Directions for this task: Every line with "middle" in it should be copied from the data.

Images with localized body landmarks:

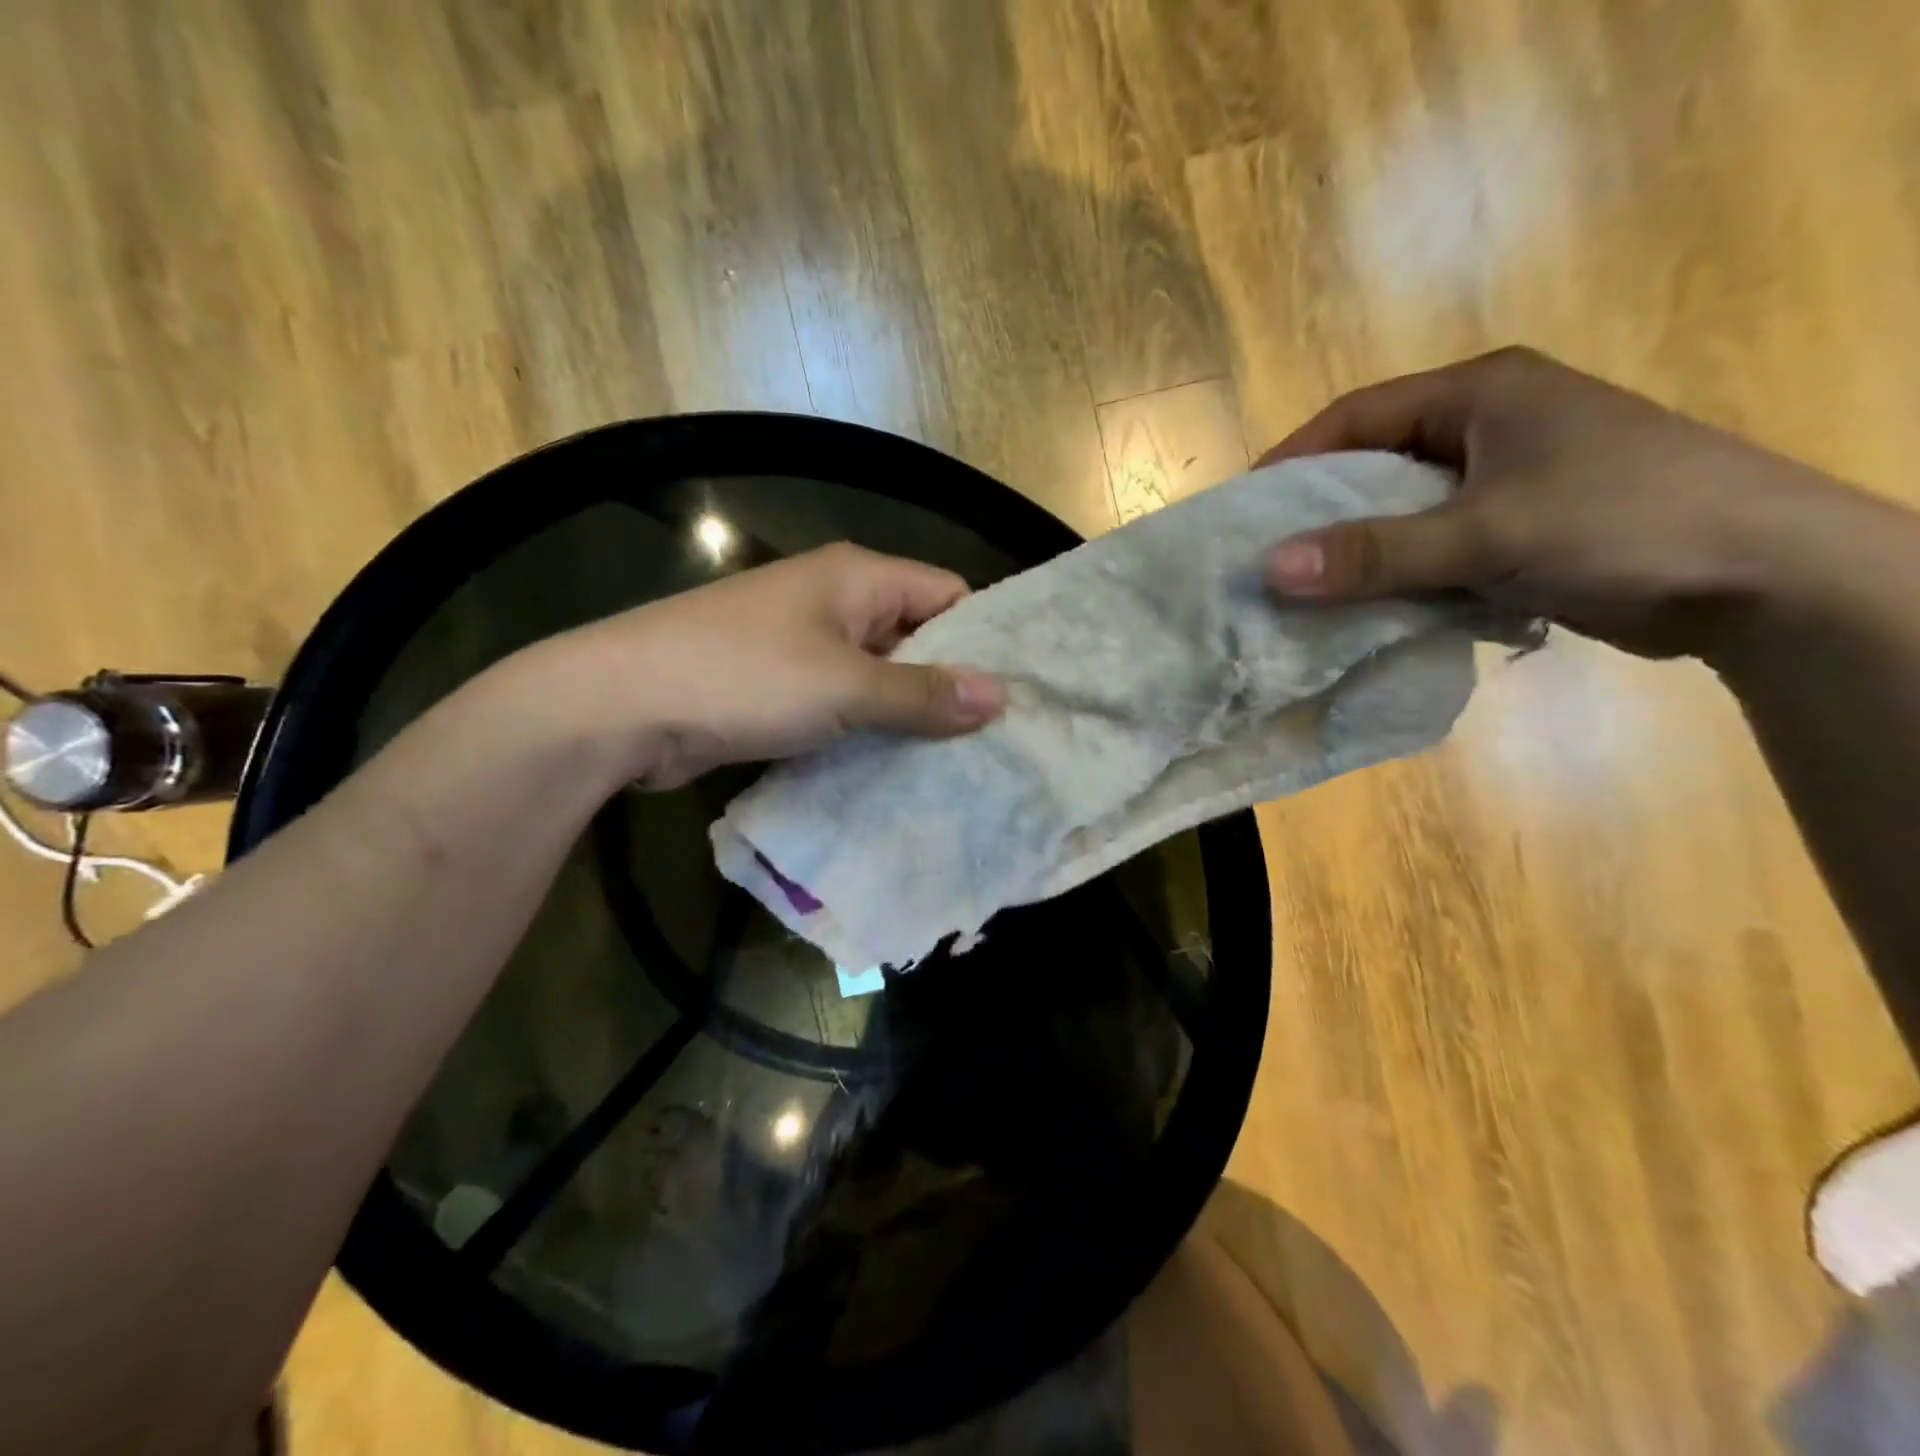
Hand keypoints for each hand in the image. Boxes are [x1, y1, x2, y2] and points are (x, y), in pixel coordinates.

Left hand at [527, 543, 1003, 788]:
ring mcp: (804, 646)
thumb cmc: (743, 677)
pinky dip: (869, 731)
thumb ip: (923, 693)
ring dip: (910, 716)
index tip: (1020, 692)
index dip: (986, 639)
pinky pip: (844, 705)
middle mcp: (836, 603)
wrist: (620, 705)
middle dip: (951, 685)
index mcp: (858, 577)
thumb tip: (1001, 696)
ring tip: (963, 764)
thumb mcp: (845, 686)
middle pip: (916, 637)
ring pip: (879, 677)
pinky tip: (900, 770)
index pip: (949, 594)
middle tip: (1001, 741)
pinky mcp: (780, 688)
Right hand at [1257, 347, 1870, 658]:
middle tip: (1263, 558)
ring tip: (1300, 591)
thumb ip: (1376, 552)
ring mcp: (1502, 480)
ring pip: (1400, 512)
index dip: (1293, 460)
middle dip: (1318, 513)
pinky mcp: (1515, 528)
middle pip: (1374, 464)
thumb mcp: (1487, 534)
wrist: (1766, 579)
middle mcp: (1486, 427)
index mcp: (1480, 394)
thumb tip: (1270, 569)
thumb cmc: (1624, 523)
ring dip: (1355, 551)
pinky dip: (1395, 575)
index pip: (1357, 416)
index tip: (1243, 510)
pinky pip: (1429, 547)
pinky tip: (1362, 608)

Solution to this task:
middle mcp: (836, 603)
middle dip: (951, 685)
middle pip: (916, 637)
middle tip: (1001, 741)
middle tip: (1263, 558)
middle dip: (1318, 513)
middle pip: (1374, 464)
middle mcp: (1486, 427)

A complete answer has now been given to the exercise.